WORK INSTRUCTION — Please repeat each entry. Match every word exactly.

PROVIDED DATA —
___
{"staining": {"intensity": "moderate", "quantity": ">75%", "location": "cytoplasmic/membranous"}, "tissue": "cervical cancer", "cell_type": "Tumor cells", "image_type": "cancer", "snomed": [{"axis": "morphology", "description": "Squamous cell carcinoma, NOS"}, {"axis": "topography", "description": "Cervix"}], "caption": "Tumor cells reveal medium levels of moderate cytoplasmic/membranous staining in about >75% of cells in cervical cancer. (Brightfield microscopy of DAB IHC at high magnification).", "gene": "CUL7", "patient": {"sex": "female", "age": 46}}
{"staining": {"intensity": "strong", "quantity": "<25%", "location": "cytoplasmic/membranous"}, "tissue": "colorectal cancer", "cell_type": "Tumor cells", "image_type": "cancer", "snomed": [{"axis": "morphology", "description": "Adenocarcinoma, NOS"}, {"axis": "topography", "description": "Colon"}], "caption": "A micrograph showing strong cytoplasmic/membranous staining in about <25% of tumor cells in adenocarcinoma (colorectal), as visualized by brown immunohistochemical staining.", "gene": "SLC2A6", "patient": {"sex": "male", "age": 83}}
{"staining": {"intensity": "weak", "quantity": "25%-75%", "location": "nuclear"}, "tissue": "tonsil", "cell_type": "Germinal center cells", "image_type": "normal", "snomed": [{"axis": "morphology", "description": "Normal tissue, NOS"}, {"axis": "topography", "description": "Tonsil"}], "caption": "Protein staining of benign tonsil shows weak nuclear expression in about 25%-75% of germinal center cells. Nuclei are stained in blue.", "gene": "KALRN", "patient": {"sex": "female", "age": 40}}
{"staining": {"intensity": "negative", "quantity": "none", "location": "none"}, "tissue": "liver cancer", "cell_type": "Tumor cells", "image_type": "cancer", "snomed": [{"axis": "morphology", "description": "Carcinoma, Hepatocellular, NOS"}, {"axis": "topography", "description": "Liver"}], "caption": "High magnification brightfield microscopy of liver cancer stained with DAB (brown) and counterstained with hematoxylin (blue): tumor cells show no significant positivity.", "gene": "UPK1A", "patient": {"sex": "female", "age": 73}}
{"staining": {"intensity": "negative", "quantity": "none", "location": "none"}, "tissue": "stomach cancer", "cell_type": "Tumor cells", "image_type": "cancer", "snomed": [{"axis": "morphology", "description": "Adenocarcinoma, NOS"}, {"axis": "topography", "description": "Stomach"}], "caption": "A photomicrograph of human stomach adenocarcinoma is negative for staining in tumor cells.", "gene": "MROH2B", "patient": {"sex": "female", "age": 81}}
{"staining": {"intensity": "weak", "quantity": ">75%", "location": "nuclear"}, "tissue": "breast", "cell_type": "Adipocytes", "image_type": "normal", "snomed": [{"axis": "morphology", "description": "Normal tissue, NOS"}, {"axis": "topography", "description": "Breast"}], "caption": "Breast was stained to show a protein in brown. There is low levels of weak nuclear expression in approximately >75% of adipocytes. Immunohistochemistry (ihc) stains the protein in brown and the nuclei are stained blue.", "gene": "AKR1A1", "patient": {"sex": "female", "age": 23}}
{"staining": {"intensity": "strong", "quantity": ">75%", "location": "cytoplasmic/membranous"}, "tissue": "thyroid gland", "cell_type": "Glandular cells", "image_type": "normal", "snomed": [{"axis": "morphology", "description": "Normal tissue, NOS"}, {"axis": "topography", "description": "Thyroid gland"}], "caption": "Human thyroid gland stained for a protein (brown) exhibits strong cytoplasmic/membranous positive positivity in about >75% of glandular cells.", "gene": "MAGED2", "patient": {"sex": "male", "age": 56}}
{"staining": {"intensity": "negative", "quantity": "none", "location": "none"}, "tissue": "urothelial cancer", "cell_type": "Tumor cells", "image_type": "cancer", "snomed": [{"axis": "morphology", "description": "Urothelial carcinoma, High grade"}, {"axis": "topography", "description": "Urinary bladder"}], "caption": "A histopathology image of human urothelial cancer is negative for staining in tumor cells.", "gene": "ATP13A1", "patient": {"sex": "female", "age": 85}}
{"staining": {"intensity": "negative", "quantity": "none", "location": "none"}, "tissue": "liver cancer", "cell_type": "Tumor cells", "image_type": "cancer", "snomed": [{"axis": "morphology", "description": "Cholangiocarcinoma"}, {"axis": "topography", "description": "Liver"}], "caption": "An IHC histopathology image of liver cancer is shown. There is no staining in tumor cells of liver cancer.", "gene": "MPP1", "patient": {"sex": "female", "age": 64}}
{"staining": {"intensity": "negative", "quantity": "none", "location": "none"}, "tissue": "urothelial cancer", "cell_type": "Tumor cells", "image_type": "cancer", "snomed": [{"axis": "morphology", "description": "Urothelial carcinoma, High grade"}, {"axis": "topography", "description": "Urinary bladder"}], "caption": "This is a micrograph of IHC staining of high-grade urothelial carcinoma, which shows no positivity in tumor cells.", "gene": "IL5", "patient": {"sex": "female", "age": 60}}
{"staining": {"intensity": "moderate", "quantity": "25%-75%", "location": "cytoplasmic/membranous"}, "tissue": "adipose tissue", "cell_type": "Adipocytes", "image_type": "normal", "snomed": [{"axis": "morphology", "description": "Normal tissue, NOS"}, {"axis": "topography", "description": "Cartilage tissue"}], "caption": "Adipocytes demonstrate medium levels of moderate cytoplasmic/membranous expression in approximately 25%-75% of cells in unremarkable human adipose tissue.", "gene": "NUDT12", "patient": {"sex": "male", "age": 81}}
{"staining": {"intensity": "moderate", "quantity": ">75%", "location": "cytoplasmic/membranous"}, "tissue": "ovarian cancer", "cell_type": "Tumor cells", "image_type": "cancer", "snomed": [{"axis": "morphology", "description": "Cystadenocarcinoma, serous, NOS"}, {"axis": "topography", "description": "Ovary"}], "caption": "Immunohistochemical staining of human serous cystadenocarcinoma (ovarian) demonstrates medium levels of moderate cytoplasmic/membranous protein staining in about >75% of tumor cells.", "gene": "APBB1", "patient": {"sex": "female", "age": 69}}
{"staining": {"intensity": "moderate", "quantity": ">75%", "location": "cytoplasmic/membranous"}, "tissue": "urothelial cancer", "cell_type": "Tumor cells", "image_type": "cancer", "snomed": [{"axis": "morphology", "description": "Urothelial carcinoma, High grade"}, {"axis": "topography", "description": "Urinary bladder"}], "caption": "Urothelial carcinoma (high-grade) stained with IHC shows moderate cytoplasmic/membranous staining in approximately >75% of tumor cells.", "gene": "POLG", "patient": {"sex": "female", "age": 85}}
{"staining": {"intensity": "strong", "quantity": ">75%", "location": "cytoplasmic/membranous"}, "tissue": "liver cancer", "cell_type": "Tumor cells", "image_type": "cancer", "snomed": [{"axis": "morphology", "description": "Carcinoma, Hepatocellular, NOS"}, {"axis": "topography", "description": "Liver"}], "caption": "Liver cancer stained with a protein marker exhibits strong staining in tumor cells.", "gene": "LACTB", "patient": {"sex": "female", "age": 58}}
___
SOLUTION TO THIS PROBLEM —
{"staining": {"intensity": "moderate", "quantity": ">75%", "location": "cytoplasmic/membranous"}, "tissue": "cervical cancer", "cell_type": "Tumor cells", "image_type": "cancer", "snomed": [{"axis": "morphology", "description": "Squamous cell carcinoma, NOS"}, {"axis": "topography", "description": "Cervix"}], "caption": "Tumor cells reveal medium levels of moderate cytoplasmic/membranous staining in about >75% of cells in cervical cancer. (Brightfield microscopy of DAB IHC at high magnification).", "gene": "CUL7", "patient": {"sex": "female", "age": 46}}
{"staining": {"intensity": "strong", "quantity": "<25%", "location": "cytoplasmic/membranous"}, "tissue": "colorectal cancer", "cell_type": "Tumor cells", "image_type": "cancer", "snomed": [{"axis": "morphology", "description": "Adenocarcinoma, NOS"}, {"axis": "topography", "description": "Colon"}], "caption": "A micrograph showing strong cytoplasmic/membranous staining in about <25% of tumor cells in adenocarcinoma (colorectal), as visualized by brown immunohistochemical staining.", "gene": "SLC2A6", "patient": {"sex": "male", "age": 83}}
{"staining": {"intensity": "weak", "quantity": "25%-75%", "location": "nuclear"}, "tissue": "tonsil", "cell_type": "Germinal center cells", "image_type": "normal", "snomed": [{"axis": "morphology", "description": "Normal tissue, NOS"}, {"axis": "topography", "description": "Tonsil"}], "caption": "Protein staining of benign tonsil shows weak nuclear expression in about 25%-75% of germinal center cells. Nuclei are stained in blue.", "gene": "KALRN", "patient": {"sex": "female", "age": 40}}
{"staining": {"intensity": "negative", "quantity": "none", "location": "none"}, "tissue": "liver cancer", "cell_type": "Tumor cells", "image_type": "cancer", "snomed": [{"axis": "morphology", "description": "Carcinoma, Hepatocellular, NOS"}, {"axis": "topography", "description": "Liver"}], "caption": "High magnification brightfield microscopy of liver cancer stained with DAB (brown) and counterstained with hematoxylin (blue): tumor cells show no significant positivity.", "gene": "UPK1A", "patient": {"sex": "female", "age": 73}}
{"staining": {"intensity": "negative", "quantity": "none", "location": "none"}, "tissue": "stomach cancer", "cell_type": "Tumor cells", "image_type": "cancer", "snomed": [{"axis": "morphology", "description": "Adenocarcinoma, NOS"}, {"axis": "topography", "description": "Stomach"}], "caption": "A photomicrograph of human stomach adenocarcinoma is negative for staining in tumor cells.", "gene": "MROH2B", "patient": {"sex": "female", "age": 81}}
{"staining": {"intensity": "weak", "quantity": ">75%", "location": "nuclear"}, "tissue": "breast", "cell_type": "Adipocytes", "image_type": "normal", "snomed": [{"axis": "morphology", "description": "Normal tissue, NOS"}, {"axis": "topography", "description": "Breast"}], "caption": "Breast was stained to show a protein in brown. There is low levels of weak nuclear expression in approximately >75% of adipocytes. Immunohistochemistry (ihc) stains the protein in brown and the nuclei are stained blue.", "gene": "AKR1A1", "patient": {"sex": "female", "age": 23}}
{"staining": {"intensity": "strong", "quantity": ">75%", "location": "cytoplasmic/membranous"}, "tissue": "thyroid gland", "cell_type": "Glandular cells", "image_type": "normal", "snomed": [{"axis": "morphology", "description": "Normal tissue, NOS"}, {"axis": "topography", "description": "Thyroid gland"}], "caption": "Human thyroid gland stained for a protein (brown) exhibits strong cytoplasmic/membranous positive positivity in about >75% of glandular cells.", "gene": "MAGED2", "patient": {"sex": "male", "age": 56}}
{"staining": {"intensity": "negative", "quantity": "none", "location": "none"}, "tissue": "urothelial cancer", "cell_type": "Tumor cells", "image_type": "cancer", "snomed": [{"axis": "morphology", "description": "Urothelial carcinoma, High grade"}, {"axis": "topography", "description": "Urinary bladder"}], "caption": "A histopathology image of human urothelial cancer is negative for staining in tumor cells.", "gene": "ATP13A1", "patient": {"sex": "female", "age": 85}}
{"staining": {"intensity": "negative", "quantity": "none", "location": "none"}, "tissue": "liver cancer", "cell_type": "Tumor cells", "image_type": "cancer", "snomed": [{"axis": "morphology", "description": "Cholangiocarcinoma"}, {"axis": "topography", "description": "Liver"}], "caption": "An IHC histopathology image of liver cancer is shown. There is no staining in tumor cells of liver cancer.", "gene": "MPP1", "patient": {"sex": "female", "age": 64}}
{"staining": {"intensity": "negative", "quantity": "none", "location": "none"}, "tissue": "urothelial cancer", "cell_type": "Tumor cells", "image_type": "cancer", "snomed": [{"axis": "morphology", "description": "Urothelial carcinoma, High grade"}, {"axis": "topography", "description": "Urinary bladder"}], "caption": "This is a micrograph of IHC staining of high-grade urothelial carcinoma, which shows no positivity in tumor cells.", "gene": "IL5", "patient": {"sex": "female", "age": 60}}
{"staining": {"intensity": "moderate", "quantity": "25%-75%", "location": "cytoplasmic/membranous"}, "tissue": "adipose tissue", "cell_type": "Adipocytes", "image_type": "normal", "snomed": [{"axis": "morphology", "description": "Normal tissue, NOS"}, {"axis": "topography", "description": "Cartilage tissue"}], "caption": "Adipocytes demonstrate medium levels of moderate cytoplasmic/membranous expression in approximately 25%-75% of cells in unremarkable human adipose tissue.", "gene": "NUDT12", "patient": {"sex": "male", "age": 81}}
{"staining": {"intensity": "moderate", "quantity": ">75%", "location": "cytoplasmic/membranous"}, "tissue": "ovarian cancer", "cell_type": "Tumor cells", "image_type": "cancer", "snomed": [{"axis": "morphology", "description": "Cystadenocarcinoma, serous, NOS"}, {"axis": "topography", "description": "Ovary"}], "caption": "Immunohistochemical staining of human serous cystadenocarcinoma (ovarian) demonstrates medium levels of moderate cytoplasmic/membranous protein staining in about >75% of tumor cells.", "gene": "APBB1", "patient": {"sex": "female", "age": 69}}
{"staining": {"intensity": "moderate", "quantity": ">75%", "location": "cytoplasmic/membranous"}, "tissue": "urothelial cancer", "cell_type": "Tumor cells", "image_type": "cancer", "snomed": [{"axis": "morphology", "description": "Urothelial carcinoma, High grade"}, {"axis": "topography", "description": "Urinary bladder"}], "caption": "Urothelial carcinoma (high-grade) stained with IHC shows moderate cytoplasmic/membranous staining in approximately >75% of tumor cells.", "gene": "POLG", "patient": {"sex": "female", "age": 85}}
{"staining": {"intensity": "strong", "quantity": ">75%", "location": "cytoplasmic/membranous"}, "tissue": "liver cancer", "cell_type": "Tumor cells", "image_type": "cancer", "snomed": [{"axis": "morphology", "description": "Carcinoma, Hepatocellular, NOS"}, {"axis": "topography", "description": "Liver"}], "caption": "Liver cancer stained with a protein marker exhibits strong staining in tumor cells.", "gene": "LACTB", "patient": {"sex": "female", "age": 58}}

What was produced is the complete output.